Autre fait observé : certaines prescriptions de "parcours emploi", guidées par un souhait de remobilisation des publics, "ne sont pas toujours optimales". Pour preuve, "de nombreux conseillers France Travail ont exprimé leur surprise au regard de l’éloignement de l’emploi d’une part importante de leur portefeuille", souligne le rapport, qui donne l’exemple d’orientations des personnes à deux années de la retraite mais depuis dix ans au RSA, et en situation de surendettement.
De manière concomitante, l’évaluation rapporte une proportion parfois élevée d’exemptions aux 15-20 heures : 15% dans le territoire pilote en Bouches-du-Rhône, et jusqu’à 20% de dispenses d’accompagnement en Côte-d’Or. Un sujet sur lequel certains territoires "sont en attente d’instructions" au niveau national.
Trop de reporting, peu de prescriptions croisées
Voulue par la réforme, l’intensification de l’accompagnement s’est traduite par une réduction de la taille des portefeuilles par conseiller : 50 à 70 allocataires en modalité emploi, 50 à 60 en parcours socioprofessionnel et 45 à 80 en social. Point positif, tant pour les conseillers en insertion professionnelle que pour restaurer un sentiment de confiance chez les allocataires. Néanmoins, la norme controversée des 15 à 20 heures d’activités hebdomadaires s’avère "particulièrement exigeante". L’étude rapporte "l’absence d’outils partagés, de nomenclatures et d’équivalences horaires homogènes entre les structures (et les territoires)" mais aussi "une forme d’insatisfaction des professionnels au regard du temps investi sur le reporting" quand cette nomenclature existe. Aussi, "certains professionnels alertent plus largement sur le risque d’une place trop centrale donnée aux 15-20 h" sans qu’elle ne corresponde aux besoins. "Le point de contact présentiel hebdomadaire n’est pas adapté́ à tous les ARSA [allocataires] et à toutes les étapes de leur parcours, et peut même être contreproductif dans plusieurs types de situation", écrivent les auteurs.

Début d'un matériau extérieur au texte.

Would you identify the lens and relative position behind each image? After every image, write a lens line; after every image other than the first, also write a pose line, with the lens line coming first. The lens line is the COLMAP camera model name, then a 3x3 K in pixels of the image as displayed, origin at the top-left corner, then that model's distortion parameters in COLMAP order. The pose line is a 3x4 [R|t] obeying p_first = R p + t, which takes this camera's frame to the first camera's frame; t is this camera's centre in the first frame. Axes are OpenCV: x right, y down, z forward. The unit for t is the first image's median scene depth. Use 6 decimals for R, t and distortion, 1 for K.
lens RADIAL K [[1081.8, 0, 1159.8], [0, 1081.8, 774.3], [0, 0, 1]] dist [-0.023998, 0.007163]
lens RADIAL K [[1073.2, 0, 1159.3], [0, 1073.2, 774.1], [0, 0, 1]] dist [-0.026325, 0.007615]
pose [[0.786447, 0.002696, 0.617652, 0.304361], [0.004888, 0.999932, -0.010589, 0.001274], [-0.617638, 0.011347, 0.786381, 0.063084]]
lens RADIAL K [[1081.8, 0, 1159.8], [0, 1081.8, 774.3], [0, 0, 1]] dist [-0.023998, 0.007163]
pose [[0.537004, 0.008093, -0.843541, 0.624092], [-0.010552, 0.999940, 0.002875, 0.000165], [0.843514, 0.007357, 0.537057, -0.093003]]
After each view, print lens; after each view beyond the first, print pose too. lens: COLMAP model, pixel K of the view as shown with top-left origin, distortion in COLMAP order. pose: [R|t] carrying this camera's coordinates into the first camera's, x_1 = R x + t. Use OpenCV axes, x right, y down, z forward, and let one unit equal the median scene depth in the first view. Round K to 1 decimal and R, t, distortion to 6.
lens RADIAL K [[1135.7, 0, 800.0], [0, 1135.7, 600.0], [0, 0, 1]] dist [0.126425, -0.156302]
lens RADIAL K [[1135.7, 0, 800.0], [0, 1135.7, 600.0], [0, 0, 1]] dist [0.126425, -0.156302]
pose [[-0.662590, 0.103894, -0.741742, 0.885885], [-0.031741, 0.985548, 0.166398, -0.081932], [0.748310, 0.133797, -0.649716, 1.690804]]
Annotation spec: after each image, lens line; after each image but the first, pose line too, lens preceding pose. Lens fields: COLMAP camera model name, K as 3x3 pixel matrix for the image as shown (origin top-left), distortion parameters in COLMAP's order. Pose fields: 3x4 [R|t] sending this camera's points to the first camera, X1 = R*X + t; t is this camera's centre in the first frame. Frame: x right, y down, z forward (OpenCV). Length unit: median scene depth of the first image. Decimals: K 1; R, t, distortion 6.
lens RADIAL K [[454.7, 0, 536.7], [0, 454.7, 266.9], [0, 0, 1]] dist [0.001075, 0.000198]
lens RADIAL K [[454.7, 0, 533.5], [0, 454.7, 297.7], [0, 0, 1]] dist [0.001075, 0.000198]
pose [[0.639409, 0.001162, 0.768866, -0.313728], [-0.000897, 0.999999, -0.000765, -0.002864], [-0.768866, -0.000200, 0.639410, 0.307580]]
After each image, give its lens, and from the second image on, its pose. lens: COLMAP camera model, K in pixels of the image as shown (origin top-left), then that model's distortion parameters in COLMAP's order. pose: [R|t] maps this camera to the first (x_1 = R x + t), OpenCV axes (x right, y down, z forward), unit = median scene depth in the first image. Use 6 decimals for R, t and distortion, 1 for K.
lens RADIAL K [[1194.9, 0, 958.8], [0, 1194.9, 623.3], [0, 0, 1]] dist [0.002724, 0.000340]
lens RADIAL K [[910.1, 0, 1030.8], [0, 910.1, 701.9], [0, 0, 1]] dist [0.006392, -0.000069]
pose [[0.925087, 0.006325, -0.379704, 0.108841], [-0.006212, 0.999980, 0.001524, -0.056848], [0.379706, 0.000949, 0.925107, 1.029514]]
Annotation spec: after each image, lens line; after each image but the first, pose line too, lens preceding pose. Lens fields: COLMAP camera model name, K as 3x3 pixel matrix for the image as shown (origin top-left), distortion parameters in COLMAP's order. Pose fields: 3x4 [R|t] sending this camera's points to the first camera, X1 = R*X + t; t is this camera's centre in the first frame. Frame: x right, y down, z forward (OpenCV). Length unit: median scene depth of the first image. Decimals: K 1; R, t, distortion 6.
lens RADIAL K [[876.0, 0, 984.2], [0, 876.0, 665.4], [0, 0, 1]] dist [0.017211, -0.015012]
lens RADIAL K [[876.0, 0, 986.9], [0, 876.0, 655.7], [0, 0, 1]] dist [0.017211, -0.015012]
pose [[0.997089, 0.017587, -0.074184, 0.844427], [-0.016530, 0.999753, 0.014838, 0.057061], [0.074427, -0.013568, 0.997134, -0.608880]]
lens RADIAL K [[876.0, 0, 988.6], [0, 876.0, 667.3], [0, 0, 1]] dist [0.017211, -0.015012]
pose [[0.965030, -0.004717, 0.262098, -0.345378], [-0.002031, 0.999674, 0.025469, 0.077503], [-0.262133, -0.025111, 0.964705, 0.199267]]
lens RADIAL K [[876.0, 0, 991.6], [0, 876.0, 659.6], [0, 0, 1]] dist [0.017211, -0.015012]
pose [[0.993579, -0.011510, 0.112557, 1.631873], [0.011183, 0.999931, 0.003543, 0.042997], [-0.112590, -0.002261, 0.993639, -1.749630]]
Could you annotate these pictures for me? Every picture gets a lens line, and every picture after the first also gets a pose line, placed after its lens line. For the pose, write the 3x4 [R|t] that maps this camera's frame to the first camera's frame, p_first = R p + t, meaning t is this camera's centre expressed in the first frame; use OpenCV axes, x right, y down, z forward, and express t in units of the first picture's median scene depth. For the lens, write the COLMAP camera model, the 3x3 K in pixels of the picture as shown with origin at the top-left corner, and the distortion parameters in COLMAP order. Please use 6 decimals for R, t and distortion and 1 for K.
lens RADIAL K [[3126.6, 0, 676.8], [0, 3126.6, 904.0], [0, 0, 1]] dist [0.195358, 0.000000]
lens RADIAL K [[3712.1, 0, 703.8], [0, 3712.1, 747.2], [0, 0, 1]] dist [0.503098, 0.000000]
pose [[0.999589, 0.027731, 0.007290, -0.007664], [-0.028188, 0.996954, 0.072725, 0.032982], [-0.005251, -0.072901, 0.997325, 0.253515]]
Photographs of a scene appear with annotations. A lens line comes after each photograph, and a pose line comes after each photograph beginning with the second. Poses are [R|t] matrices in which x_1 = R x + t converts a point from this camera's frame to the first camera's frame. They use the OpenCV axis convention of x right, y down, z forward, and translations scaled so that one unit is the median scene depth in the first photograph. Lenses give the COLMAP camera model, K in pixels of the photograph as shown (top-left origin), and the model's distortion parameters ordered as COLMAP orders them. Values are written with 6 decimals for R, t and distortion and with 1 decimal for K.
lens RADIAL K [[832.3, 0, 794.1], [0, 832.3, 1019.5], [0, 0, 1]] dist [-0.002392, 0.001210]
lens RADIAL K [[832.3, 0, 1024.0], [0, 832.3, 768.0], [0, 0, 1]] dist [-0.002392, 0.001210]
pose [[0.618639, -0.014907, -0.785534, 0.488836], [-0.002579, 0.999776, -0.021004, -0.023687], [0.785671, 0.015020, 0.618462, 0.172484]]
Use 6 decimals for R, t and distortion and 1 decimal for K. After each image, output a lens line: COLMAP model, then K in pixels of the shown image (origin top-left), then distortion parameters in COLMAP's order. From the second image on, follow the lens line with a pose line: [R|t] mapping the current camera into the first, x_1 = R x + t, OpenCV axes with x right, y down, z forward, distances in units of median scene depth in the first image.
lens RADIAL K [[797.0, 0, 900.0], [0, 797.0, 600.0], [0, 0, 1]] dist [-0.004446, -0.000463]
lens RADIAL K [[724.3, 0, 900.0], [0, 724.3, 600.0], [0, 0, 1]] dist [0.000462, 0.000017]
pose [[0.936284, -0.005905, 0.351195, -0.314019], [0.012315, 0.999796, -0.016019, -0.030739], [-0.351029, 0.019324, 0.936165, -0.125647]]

L’accompagnement rénové a permis dans bien des cas de remettre la question du retour à l’emploi au premier plan. Mais aussi d’améliorer l’accès aux droits, afin de trouver un logement ou un accompagnement administratif pour une demande de RQTH ou d’AAH. Cependant, "le contenu et les pratiques associés à cet accompagnement ont peu évolué" : les professionnels tendent à "internaliser les actions et à privilégier celles issues de leur propre structure, ce qui entraîne une faible prescription croisée entre les Départements et France travail".
Les évaluateurs manquent de données afin d’apprécier dans quelle mesure les statistiques de retour à l’emploi "témoignent d’une amélioration par rapport à la situation préexistante". Selon les derniers chiffres disponibles dans le tableau de bord national, 38% des allocataires suivis dans les expérimentations ont occupé un emploi (inférieur ou supérieur à un mois) dans les six mois suivant le début de leur accompagnement, et 14% un CDD de plus de six mois ou un CDI. Avec des différences selon la nature du parcours, les accompagnements "emploi" affichant de meilleurs résultats.
Un coût des parcours de 500 à plus de 3.000 euros sur six mois
L’étude aborde enfin un autre point majeur : comment anticiper une généralisation compte tenu du coût de l’accompagnement ? L’évaluation souligne la difficulté d’appréhender cette question pour des raisons comptables et de diversité des choix locaux, compliquant l’appréhension de l’efficience des parcours et accompagnements.
Elle a toutefois estimé les dépenses au titre de la référence des parcours et de l’offre d’insertion relevant des plans départementaux d’insertion. Pour environ 6 mois d’accompagnement, les coûts moyens se situent "entre 500 et 1.400 euros par parcours", hors des actions relevant du droit commun ou financés sur d’autres lignes. En intégrant les actions externalisées, le coût s’élève à 600 euros pour un parcours "emploi" de 6 mois contre 2.000 voire 3.000 euros pour des parcours "socioprofessionnels" de 15h par semaine entièrement en face à face avec des professionnels sur une période de 9 mois. Pour 2.500 allocataires, la facture s’élèverait à 5,2 millions d’euros.
(1) Bassins de Decazeville-Villefranche de Rouergue (12), Marseille 5e et 7e arrondissements (13), Beaune et Genlis (21), Pays de Redon et des Vallons de Vilaine (35), Tourcoing (59), Givors-Grigny (69), Epinal (88), Saint-Leu (974).